CHARTE FISCALE
DES PROFESSIONNELS DE LA RESTAURATION & HOTELLERIE

Chapitre II
COMPTABILITÉS NON PROBANTES

Question
      Quels sont les cas dans lesquels le vérificateur peut rejeter la comptabilité et opérer le rehaussement du résultat imposable ?

Réponse
      Jusqu'à la fin de l'année 1986, l'Administration fiscale a pu mettre en oeuvre à l'égard des contribuables dont la comptabilité était irrégulière et ne présentait pas un caractère probant, une procédure d'exception, prévue par l'article L 75 du Livre des Procédures Fiscales, dénommée rectification d'office. L'article 81.1 de la loi de finances pour 1987 a abrogé à compter du ler janvier 1987 cette procédure, afin de permettre, conformément aux conclusions de la commission "AICARDI" un dialogue entre l'Administration et le contribuable qui a régulièrement souscrit ses déclarations.

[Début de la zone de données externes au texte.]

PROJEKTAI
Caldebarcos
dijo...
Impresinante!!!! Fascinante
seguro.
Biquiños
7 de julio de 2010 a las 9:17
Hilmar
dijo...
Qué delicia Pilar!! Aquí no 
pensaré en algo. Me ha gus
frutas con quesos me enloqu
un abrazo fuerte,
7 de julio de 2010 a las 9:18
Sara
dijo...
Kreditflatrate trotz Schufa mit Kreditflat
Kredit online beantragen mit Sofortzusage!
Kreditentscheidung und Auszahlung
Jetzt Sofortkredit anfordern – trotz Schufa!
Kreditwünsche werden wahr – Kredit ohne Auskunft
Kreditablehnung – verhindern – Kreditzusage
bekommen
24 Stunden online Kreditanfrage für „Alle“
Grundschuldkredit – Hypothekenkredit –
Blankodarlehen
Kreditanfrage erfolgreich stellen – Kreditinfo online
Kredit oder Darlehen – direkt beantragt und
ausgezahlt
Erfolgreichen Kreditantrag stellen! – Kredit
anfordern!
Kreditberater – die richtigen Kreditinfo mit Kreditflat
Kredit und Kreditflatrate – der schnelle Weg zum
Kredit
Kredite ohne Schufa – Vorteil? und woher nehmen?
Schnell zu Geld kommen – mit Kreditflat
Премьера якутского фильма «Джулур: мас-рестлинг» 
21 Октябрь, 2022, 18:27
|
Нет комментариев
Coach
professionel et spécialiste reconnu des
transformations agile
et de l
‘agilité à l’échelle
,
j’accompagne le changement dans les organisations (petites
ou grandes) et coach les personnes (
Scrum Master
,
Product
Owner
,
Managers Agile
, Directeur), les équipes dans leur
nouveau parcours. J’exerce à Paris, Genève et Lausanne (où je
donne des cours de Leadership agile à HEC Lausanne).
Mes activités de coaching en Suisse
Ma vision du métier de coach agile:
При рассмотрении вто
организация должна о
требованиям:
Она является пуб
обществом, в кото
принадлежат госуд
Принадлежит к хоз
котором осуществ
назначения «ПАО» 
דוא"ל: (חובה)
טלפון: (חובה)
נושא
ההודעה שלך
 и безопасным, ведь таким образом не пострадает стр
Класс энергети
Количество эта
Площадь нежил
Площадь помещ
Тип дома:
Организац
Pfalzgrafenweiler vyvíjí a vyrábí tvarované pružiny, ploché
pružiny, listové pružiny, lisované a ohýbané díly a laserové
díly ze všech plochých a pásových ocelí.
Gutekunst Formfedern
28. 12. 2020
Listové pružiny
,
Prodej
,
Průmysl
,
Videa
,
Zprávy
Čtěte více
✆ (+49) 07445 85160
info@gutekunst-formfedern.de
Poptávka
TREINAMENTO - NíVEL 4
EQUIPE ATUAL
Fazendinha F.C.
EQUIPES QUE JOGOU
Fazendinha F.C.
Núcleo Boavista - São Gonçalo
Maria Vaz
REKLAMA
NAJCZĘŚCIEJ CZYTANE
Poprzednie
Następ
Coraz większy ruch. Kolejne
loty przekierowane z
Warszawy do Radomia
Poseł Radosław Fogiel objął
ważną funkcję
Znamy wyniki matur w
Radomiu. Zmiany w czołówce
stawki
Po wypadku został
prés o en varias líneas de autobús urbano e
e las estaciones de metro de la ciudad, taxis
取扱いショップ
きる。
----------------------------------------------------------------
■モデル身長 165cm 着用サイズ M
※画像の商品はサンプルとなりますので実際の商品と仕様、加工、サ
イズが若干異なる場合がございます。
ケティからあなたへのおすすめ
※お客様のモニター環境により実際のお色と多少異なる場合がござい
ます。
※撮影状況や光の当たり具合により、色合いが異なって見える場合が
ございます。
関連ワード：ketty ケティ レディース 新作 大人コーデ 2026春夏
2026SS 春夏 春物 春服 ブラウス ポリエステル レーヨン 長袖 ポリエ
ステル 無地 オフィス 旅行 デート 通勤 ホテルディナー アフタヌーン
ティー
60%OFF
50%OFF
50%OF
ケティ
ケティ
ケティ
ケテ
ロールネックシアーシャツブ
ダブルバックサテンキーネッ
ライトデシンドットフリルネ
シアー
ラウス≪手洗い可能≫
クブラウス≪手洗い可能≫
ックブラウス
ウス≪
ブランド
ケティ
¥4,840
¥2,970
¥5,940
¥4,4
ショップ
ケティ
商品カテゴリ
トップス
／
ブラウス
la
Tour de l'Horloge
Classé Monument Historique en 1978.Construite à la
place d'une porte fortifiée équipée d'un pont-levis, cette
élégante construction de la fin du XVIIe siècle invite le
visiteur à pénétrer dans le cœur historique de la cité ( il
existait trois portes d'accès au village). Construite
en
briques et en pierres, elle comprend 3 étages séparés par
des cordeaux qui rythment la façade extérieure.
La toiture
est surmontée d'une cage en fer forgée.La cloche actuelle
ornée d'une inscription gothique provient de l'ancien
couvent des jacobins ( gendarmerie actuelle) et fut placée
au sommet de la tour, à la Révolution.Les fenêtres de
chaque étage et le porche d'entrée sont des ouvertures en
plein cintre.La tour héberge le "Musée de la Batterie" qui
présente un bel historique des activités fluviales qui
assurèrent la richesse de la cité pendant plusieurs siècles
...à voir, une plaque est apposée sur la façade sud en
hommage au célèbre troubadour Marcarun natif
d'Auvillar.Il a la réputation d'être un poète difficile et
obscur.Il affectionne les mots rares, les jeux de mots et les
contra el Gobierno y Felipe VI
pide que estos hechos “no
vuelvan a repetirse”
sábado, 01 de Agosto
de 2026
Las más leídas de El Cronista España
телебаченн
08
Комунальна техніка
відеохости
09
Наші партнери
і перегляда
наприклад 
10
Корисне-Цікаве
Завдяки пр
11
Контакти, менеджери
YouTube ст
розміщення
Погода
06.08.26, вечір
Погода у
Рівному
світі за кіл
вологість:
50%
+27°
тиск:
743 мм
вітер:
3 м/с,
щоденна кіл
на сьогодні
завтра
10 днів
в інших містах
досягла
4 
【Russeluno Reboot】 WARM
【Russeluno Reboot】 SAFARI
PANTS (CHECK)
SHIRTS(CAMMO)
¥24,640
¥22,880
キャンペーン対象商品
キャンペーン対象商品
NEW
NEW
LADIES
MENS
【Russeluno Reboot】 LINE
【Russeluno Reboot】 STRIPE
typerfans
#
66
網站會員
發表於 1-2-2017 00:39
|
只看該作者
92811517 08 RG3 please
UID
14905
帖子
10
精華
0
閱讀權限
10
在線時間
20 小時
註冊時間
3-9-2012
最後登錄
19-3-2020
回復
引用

      Désormais sous réserve du dépôt de ses déclarations par le contribuable l'Administration doit, lorsqu'elle entend procéder au rehaussement du résultat imposable, suivre la procédure contradictoire, qui permet notamment au contribuable de porter le différend qui l'oppose à l'Administration devant la Commission Départementale des Impôts Directs et des Taxes sur le Chiffre d'Affaires.

      Ceci n'interdit pas à l'Administration de mettre en cause la sincérité de la comptabilité, y compris dans les cas où celle-ci est régulière en la forme. Mais dans ce cas, l'Administration fiscale supporte, quel que soit l'avis rendu par la Commission départementale, la preuve des redressements.

      Cette preuve est à la charge du contribuable dans deux cas :

      * lorsque la comptabilité n'est pas présentée,

      * lorsque la comptabilité comporte de graves irrégularités et que l'imposition est établie conformément à l'avis de la Commission départementale.

      Il est précisé que des soldes de caisse accidentellement créditeurs ne sont pas considérés comme une irrégularité grave.

Commentaire de la Profession
      Il n'y a plus de rectification d'office.

      La preuve incombe toujours à l'Administration sauf en présence d'irrégularités graves telles que :

      * l'absence d'inventaire,
      * les fausses factures,
      * les omissions d'achats et de recettes,
      * et, bien sûr, des caisses fortement créditrices avec des apports non justifiés.